Aunty Ji: “So, are you still teaching?”
Me: “Yes, I am.”
Aunty Ji: “How’s that going? Do you enjoy it?”
Me: “Yes, but I’d like to teach at a higher level, so I intend on getting my Master’s.”
Aunty Ji’s face frowns here. I wonder how she has made it through a life of brown events without being able to maintain the standard two face that is required by all social gatherings, regardless of skin color.
*Pause began with aunty’s frown and continues for a solid eternity….I stare at my plate, afraid to eat in case she asks another question and I end up showing her what my molars can do to some rice. *Pause finally ends.
Aunty Ji: “So when is your birthday?” <—–SUPER RANDOM. NOT SUBTLE.
Me: “July….8th” clearly, I say this with hesitation. I recall her eldest son from a few years ago. Hottie with a body yes, but I’m not ready for marriage.
Aunty Ji: “Okay, but what year?” <—–IMPERTINENT! YOU NEVER ASK A LADY THAT! rude.
Me: *nervous, apprehensive giggle “1989″
Aunty Ji’s face falls here for the second time and she concludes the convo with “Oh, you’re a month older than my son… I had just been wondering… Well never mind!”
ooooooh. aaaaahhhh. the burrrrrnnnn of rejection.
Is 23 the time to start muddling my age to people? I always vowed, I would never be one to lie about my age. I want to be proud to be 50, 60, 70 —- some people never make it that far. But in the marriage game, the rules are a bit different. This conversation sent a shiver of panic through me. I had never been too old to get married; I was always too young. The damn proposals started when I was 15. That’s where pale skin will get you in the South Asian communities… statutory rape anyone? Child marriage? No takers? Stupid America.
Regardless, the shiver went away and was replaced by: “I’m using clinical strength deodorant and lord Jesus it doesn’t have anything on my brown sweat glands”. Even if aunty ji thinks I’m too old for her son.

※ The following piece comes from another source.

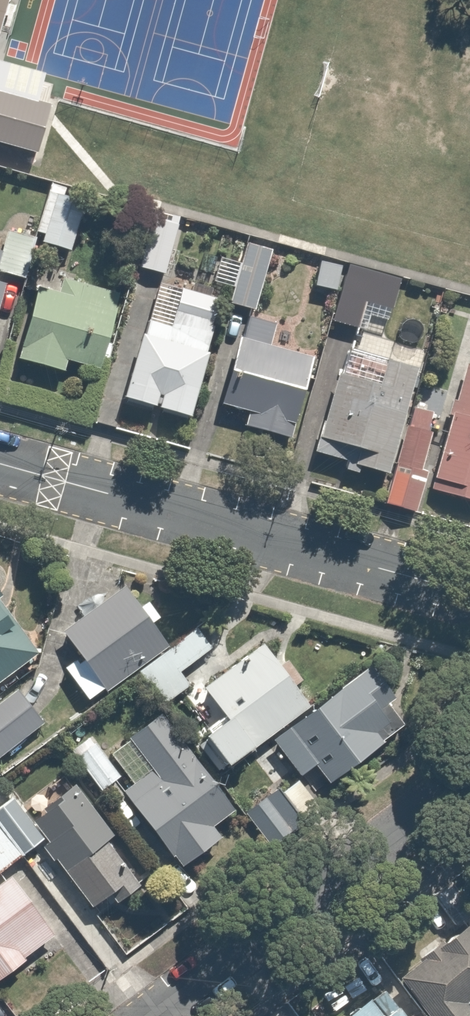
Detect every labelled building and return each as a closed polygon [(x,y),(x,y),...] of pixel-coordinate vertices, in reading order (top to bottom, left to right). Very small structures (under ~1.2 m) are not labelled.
[(9,0),(0,0),(0,33),(9,0)] [(34,155),(48,106),(35,102),(42,74),(0,62),(0,145),(34,155)] [(72,255),(84,205),(49,197),(38,247),(72,255)] [(166,279),(180,224),(150,217),(137,272),(166,279)] [(2,227),(0,235),(0,275),(23,281),(35,235),(2,227)] [(340,266),(304,259),(299,288),(335,295),(340,266)] [(261,271),(234,264),(223,309),(251,315),(261,271)] [(362,304),(390,310),(397,279),(343,267),(331,322),(356,328),(362,304)] [(64,363),(78,366),(76,373),(96,378),(98,371),(118,292),(62,278),(58,294),(31,286),(12,360),(61,373),(64,363)] [(220,299),(176,287),(168,316),(147,310),(122,400),(188,418),(220,299)] [(240,430),(289,440),(308,354),(265,344),(269,329),(243,323),(240,337),(234,336),(218,408),(243,414),(240,430)] [(388,362),(346,352),(340,376),(331,374),(310,461),(388,480),(415,369),(388,362)] [(464,365),(429,489),(469,500),(469,367),(464,365)] [(443,409),(411,401),(385,501),(416,509),(443,409)] [(167,643),(120,579),(59,625),(79,652),(60,665),(87,702),(167,643)] [(39,647),(0,594),(0,676),(39,647)] [(163,701),(223,651),(199,622),(139,672),(163,701)] [(312,701),(266,637),(203,682),(225,713),(203,729),(227,762),(268,733),(312,701)] [(410,728),(366,666),(269,735),(298,775),(315,763),(331,785),(410,728)] [(3,758),(45,719),(15,686),(0,699),(0,755),(3,758)] [(223,834),(214,822),(233,808),(160,712),(110,750),(134,782),(122,791),(171,855),(174,853),(183,865),(223,834)] [(124,780),(91,737),(70,753),(103,796),(124,780)] [(313,802),(296,776),(251,804),(268,831),(313,802)] [(141,878),(71,780),(30,809),(52,839),(38,849),(86,918),(141,878)] [(43,837),(10,794),(0,801),(0,869),(43,837)] [(6,989),(66,942),(10,868),(0,875),(0,981),(6,989)] [(469,917),(395,967),(428,1015),(469,1015),(469,918),(469,917)] [(380,982),(338,1015),(408,1015),(380,982)]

I am still far too young to marry.
I need to get something of my own from this cruel, crazy, fantastic world before I can be told to settle down. Besides that, I have a bit of a commitment phobia. Most people would be surprised to learn this because thanks to all of the wonderful men I’ve somehow chosen to have romantic dealings with, god forbid we call them all relationships, I never really had to show that side of myself. Usually, the guys were commitment-phobic to the point that I ended up running after them. I’ve had two experiences though where my phobia was unleashed. Frenzied eyes glazed over with panic, knitted brows, shaking hands, and constantly saying the word “no” over and over again. Needless to say, I was not pretty when the phobia was released.

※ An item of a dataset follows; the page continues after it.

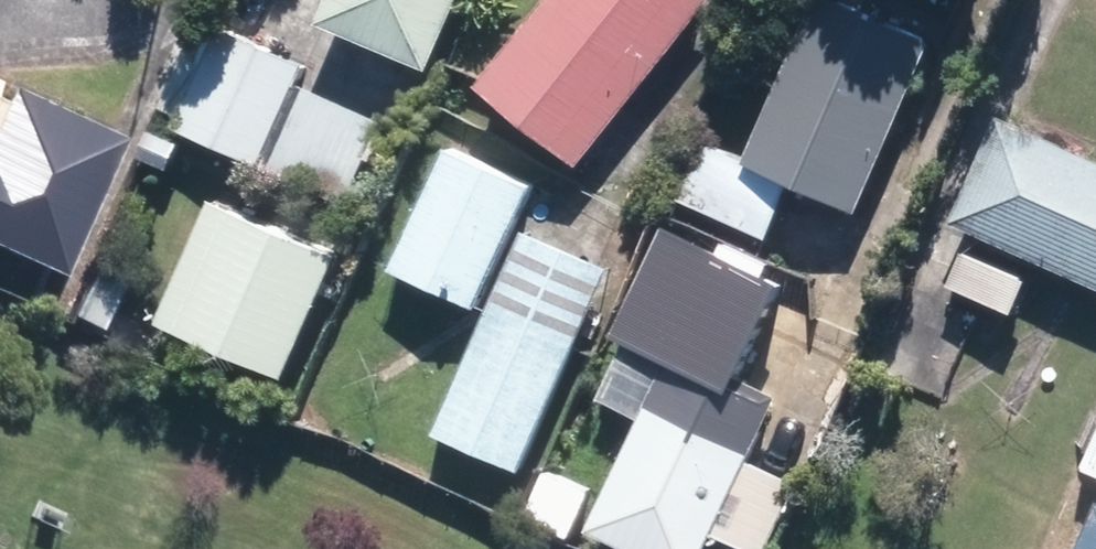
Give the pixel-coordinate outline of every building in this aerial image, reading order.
[(479,0),(351,0),(340,25),(451,70),(479,0)] [(721,0),(562,0),(496,86),(596,162),(721,0)] [(880,0),(832,0),(764,156),(868,201),(944,28),(880,0)] [(275,163),(321,63),(236,25),(190,125),(275,163)] [(129,133),(17,84),(0,123),(0,244),(66,273),(129,133)] [(397,120),(322,88),(286,170),(361,202),(397,120)] [(964,214),(1095,274),(1095,149),(1012,110),(964,214)] [(407,270),(489,305),(543,181),(461,145),(407,270)] [(804,182),(721,145),(697,198),(779,236),(804,182)] [(352,253),(227,199),(175,318),(300,372),(352,253)] [(535,470),(624,266),(534,227),(445,431),(535,470)] [(659,401),(602,528),(651,548),(713,548),(721,530),(765,548),(780,548),(810,481),(761,459),(794,387),(691,342),(679,369),(660,361),(645,395),(659,401)]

Regardless, my mom’s youngest brother, my uncle, is trying to remarry. He is a 41 year old divorcee. The number of women who are also divorced/unmarried in his age range are great in number. Thus, I don’t feel the need to worry. Although my age may be the time that women are considered “ripe” for the plucking, I will pluck someone’s eyes out with a fork if they try to shove me in to marriage right now (maybe my worthless plastic fork will come in handy after all). Women age like cheese and men age like wine—-life isn’t fair bla bla—-can I get a sex change?—-bla bla—-why was I born a girl? Whatever. At this point, I know that I would not be happy to have a child or to be married. I would not mind someone to lean on, but as time has proven, I may be asking for too much. Regardless, my burn from this evening healed almost as quickly as it was doled out. If only one could heal all things with the mind.